Shakespeare's characters all inhabit the same world together at the same time. Not surprisingly, they've formed alliances and friendships across story lines. Some of them have heard of a mysterious person --the one who penned them all. His quill is supposed to be very powerful and is much sought after. That's why some want to . . .
(dun dun dun)
- It's got a pretty classic comic-art style, definitely not cartoony.
- Plenty of violence (also cleavage), but not too much gore.
- I'd give it a PG-13, and recommend it to adults. I can think of plenty of friends I'd pass it onto, but not friends' kids.
- Problem: Sometimes the ye's and thou's contained errors. It really bugged me, but not enough for me to stop reading.
- Story line was fun and twisty.
- Characters were great. I recognized those from plays I'd read and the author and illustrator give enough clues that I wasn't lost when it came to characters unfamiliar to me.

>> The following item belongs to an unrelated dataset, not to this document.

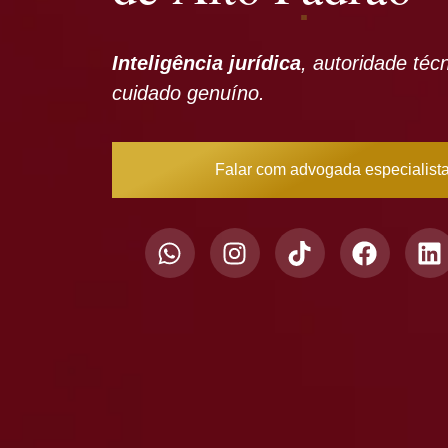
Inteligência jurídica
, autoridade téc
cuidado genuíno.
Falar com advogada especialist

- This one is definitely a cliffhanger, volume two finishes the story, and I'll be picking it up.
I preferred Kill Shakespeare to The League of Extraordinary Gentlemen, by Alan Moore, which was our other graphic novel for the book club. Gentlemen has a rollicking, action packed plot as well, but the violence and gore was too much for me. Still, if you read and enjoy the one, you might easily enjoy the other.